Этот принцип, пожалуй, как нельзя лучше подходил к последним событиям в жизни Криденса: едва он перестал цепляться за прошлую жизнь, «растопыривая лапы, словно котёнок которого пытаются утопить», как описывал это Грейвс, не сразу, но дела его пошли в гору. От Честити было ни слуху ни духу, да и мало волновала Криденса судьба этой его сводной сестры – столь ревностного апологета их приёмной матери, что казалась её уменьшенной в летах копией, а для Модести, рассказал ему Грейвс, нашли приёмную семью магов – девочка будет учиться колдовать. Не то что сам Криденс: без обскура он и вправду стал тем, кого Грейвс – нет, Грин-де-Вальд, теперь он знал, – называл сквибом. По прошествии стольких дней и от огромной любви Персиваля – настоящего, – слово перестало казаться обидным, хотя полное отсутствие магического потенциала делало будущее Криденса туманным, точно улицы Нью-Йорка осенью.
Ему покровительствовал влиятельный, но отнюдь не всесильный волшебник, и первым делом он занялся тем, что наладил быт своего протеже, поселив в своём доме и вверив заботам домового эльфа, от вида которого Криденс пока ещё отшатывался при встрече, и по временам – Гольдштейнам, которые тоже принимали горячее участие в «бедном мальчике», но сделать что-то из того, что укрепило бы его в надежде на какую-нибудь определённость в завтрашнем дне, могли ещё меньше.
Сейчас он был один на один с собой, однако редко когда раньше ему доводилось чувствовать себя при этом не одиноким. Ныне всё было по-другому. Теперь рядом был мистер Грейвс. Который может зайти с минуты на минуту, спохватился Криденс, возможно, в халате, и не обрадуется тому, что он тянет резину в ванне. Криденс снова вспомнил лапки пауков, когда посмотрел на свои тонкие предплечья, и со вздохом начал намыливаться.
Видно, брусок сполна искупался в ванне, потому что со дна начали подниматься мыльные пузырьки, окружая Криденса. Он дотянулся до мочалки, и вскоре в ванну с плеча сползла целая мыльная шапка. Он прошёлся с мылом и мочалкой по обеим рукам и груди, намылил ноги, посмотрел, как погружение под воду оставляет всю пену плавать на поверхности, и взялся за бритву.
Её оставил Грейвс. Она, разумеется, была безопасной и напоминала крошечные грабли. Собственная бритва хозяина дома сохла в раскрытом виде под зеркалом – настоящая, опасная. Сидящему в ванне её было хорошо видно. Криденс поймал себя на том, что инстинктивно ощупывает горло, и сам перед собой притворился, что проверяет необходимость брить подбородок. Нужды в том не было, щетина даже не пробивалась, и Криденс, в общем, даже был рад тому, что кропотливая процедура бритья отнимала у него совсем немного времени раз в несколько дней. Но зачем-то же Грейвс дал ему бритву…

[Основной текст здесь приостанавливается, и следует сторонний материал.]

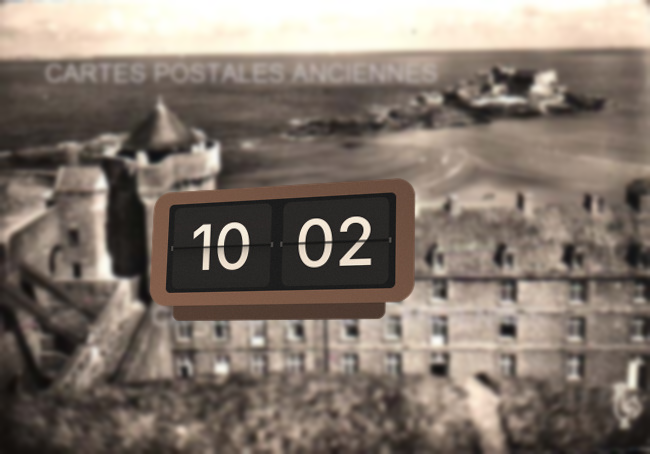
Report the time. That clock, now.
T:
10:02
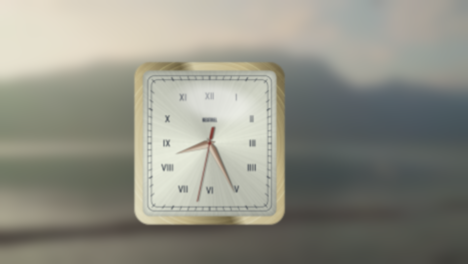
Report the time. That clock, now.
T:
8:25:32
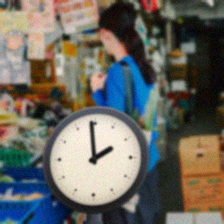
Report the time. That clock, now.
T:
1:59
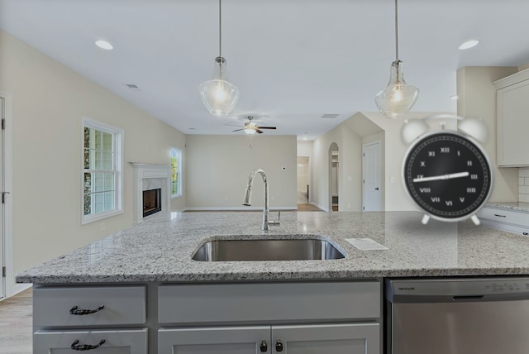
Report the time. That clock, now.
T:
2:44
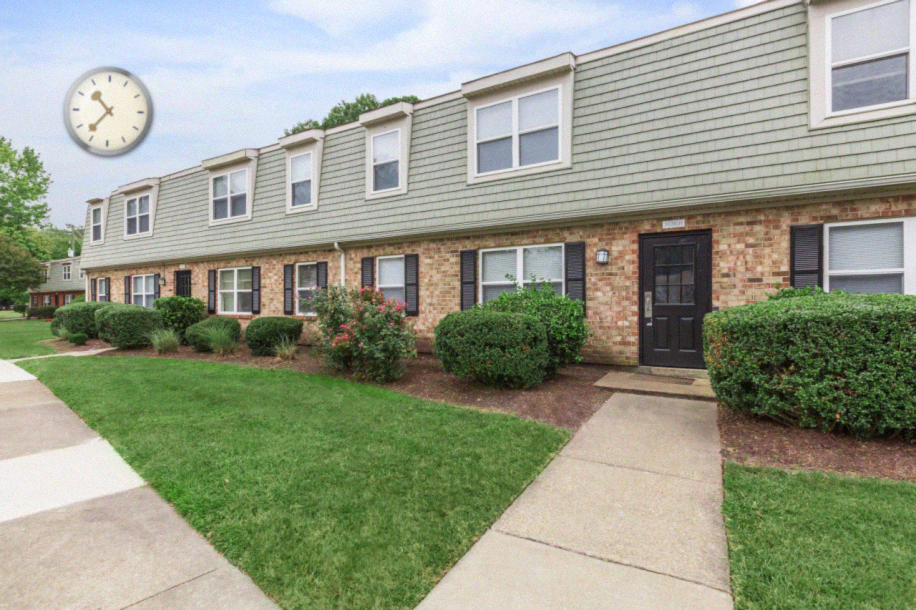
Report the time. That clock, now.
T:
10:37
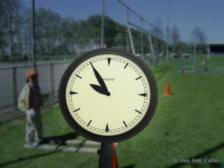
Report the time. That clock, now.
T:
9:55
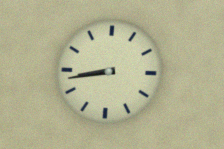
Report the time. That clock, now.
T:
8:43
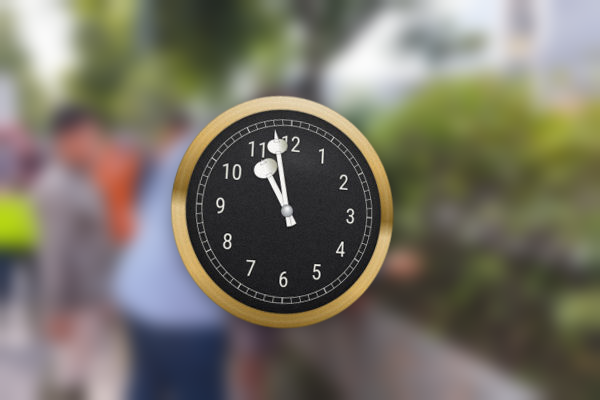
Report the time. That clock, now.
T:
10:58
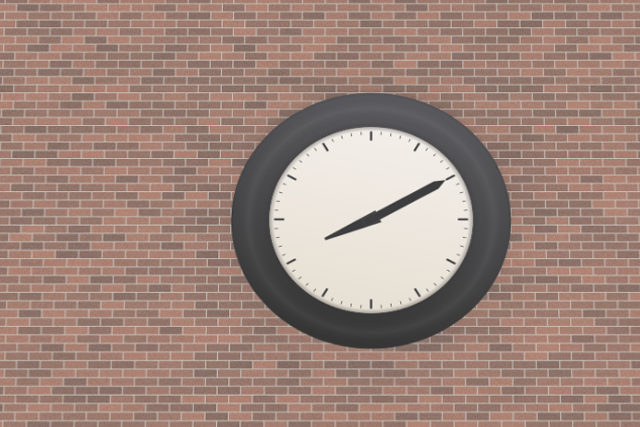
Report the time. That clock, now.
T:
8:10
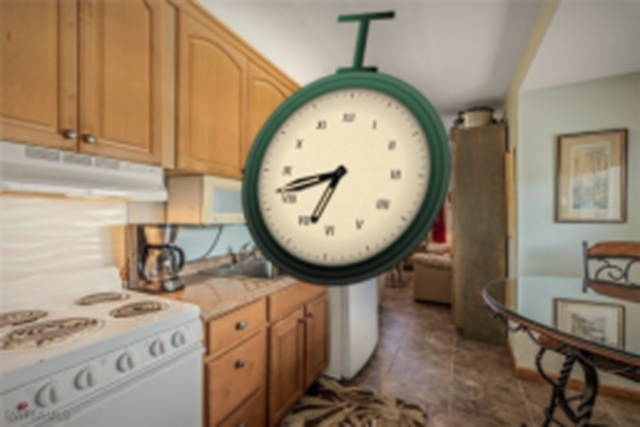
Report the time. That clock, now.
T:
6:42
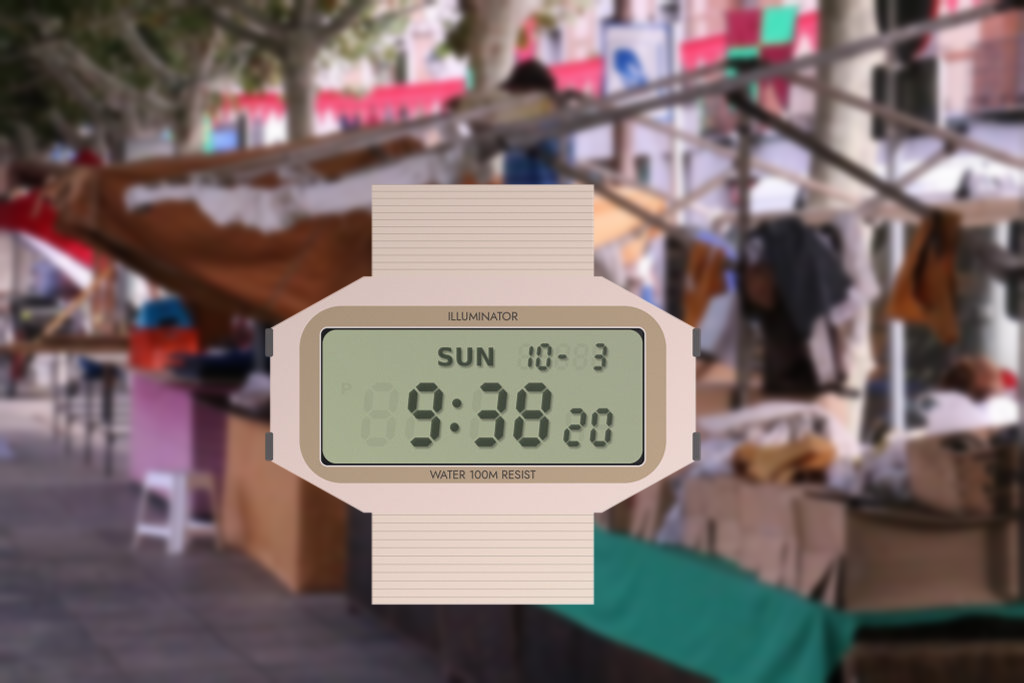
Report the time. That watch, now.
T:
9:38:20
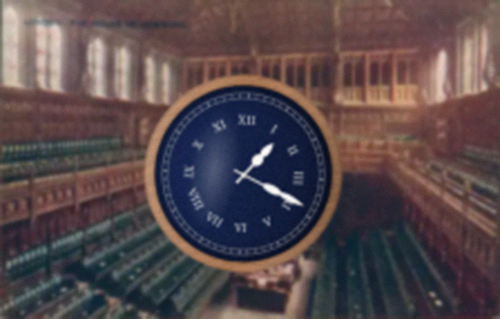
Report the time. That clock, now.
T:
1:19
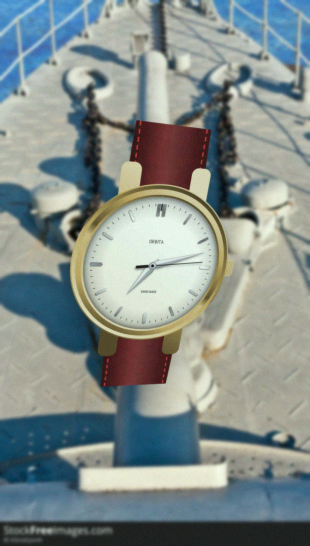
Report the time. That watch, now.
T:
7:12:14
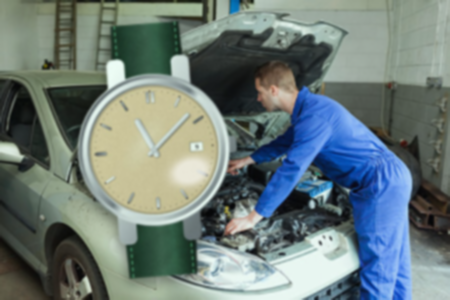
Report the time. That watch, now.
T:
11:08
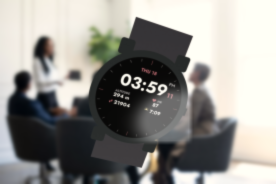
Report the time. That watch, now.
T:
3:59
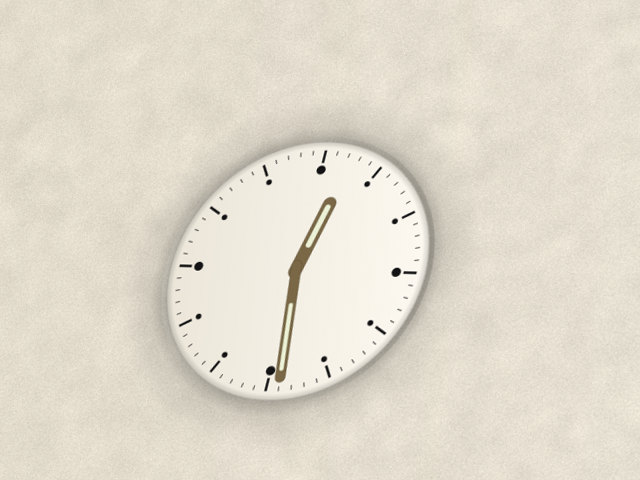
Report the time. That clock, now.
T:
12:29
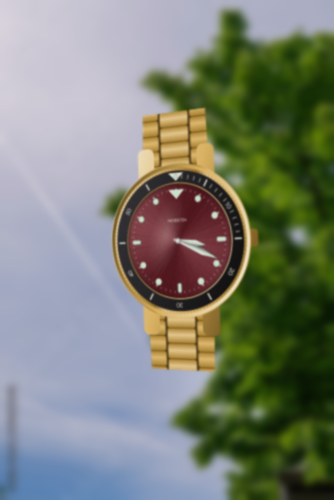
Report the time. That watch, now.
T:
3:19
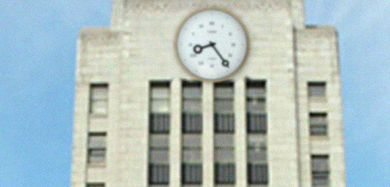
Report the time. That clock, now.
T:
8:24
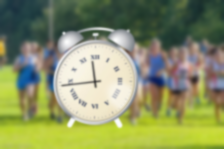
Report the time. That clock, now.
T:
11:44
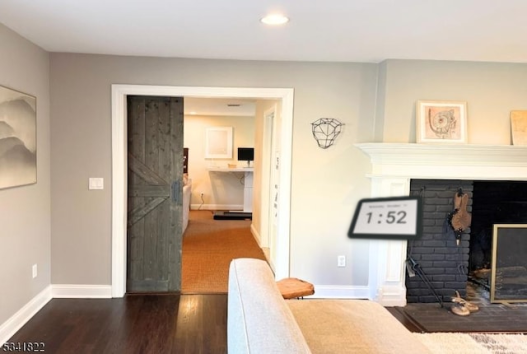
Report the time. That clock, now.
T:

От скуки он даже мазнул ею пару раз по голени, высунув правую ногу из воды. Впрочем, большой разницы не заметил, когда отложил прибор и провёл рукой по коже. Но приятные ощущения почувствовал, особенно когда решил не отрывать ладонь, а повёл её выше, чувственным жестом огладил торчащую коленку, подражая тому, как это неоднократно делал с ним Грейвс, скользнул кончиками пальцев по бедру и неожиданно наткнулся на препятствие. Продолжая проигрывать в мыслях последующие действия Грейвса, юноша обхватил себя двумя пальцами, заключив напрягшуюся плоть в кольцо, и, растворяясь в сладкой истоме, которая моментально потекла от копчика вверх по спине, даже как-то распрямляя её, съехал чуть ниже, погружаясь в воду по самую шею.
Он увещевал себя, что далеко не зайдёт, и глушил в голове голос Мэри Лу, внушавшей, что все фантазии – зло. Страшно подумать, какого мнения она была бы об этой. Да и какие тут могут быть сомнения, что он уже в аду, когда даже с раскинутыми коленями между ног так жарко, и теснит дыхание, будто весь воздух прокалили на плите. Подмываемый горячим желанием высвободиться из этого душного плена, Криденс перекинул одну ногу через бортик ванны, выливая на пол вместе с этим, наверное, ещё с чашку воды, но даже не заметил, потому что к этому времени раздразнил себя до полной потери чувствительности к окружающему миру. Что он елозит бёдрами, пытаясь принять собственный палец, – вот это он сознавал и от ужаса перед своей распущенностью тихонько поскуливал. Он даже чувствовал, что вспотел, хотя в тёплой воде этого, казалось бы, нельзя было понять.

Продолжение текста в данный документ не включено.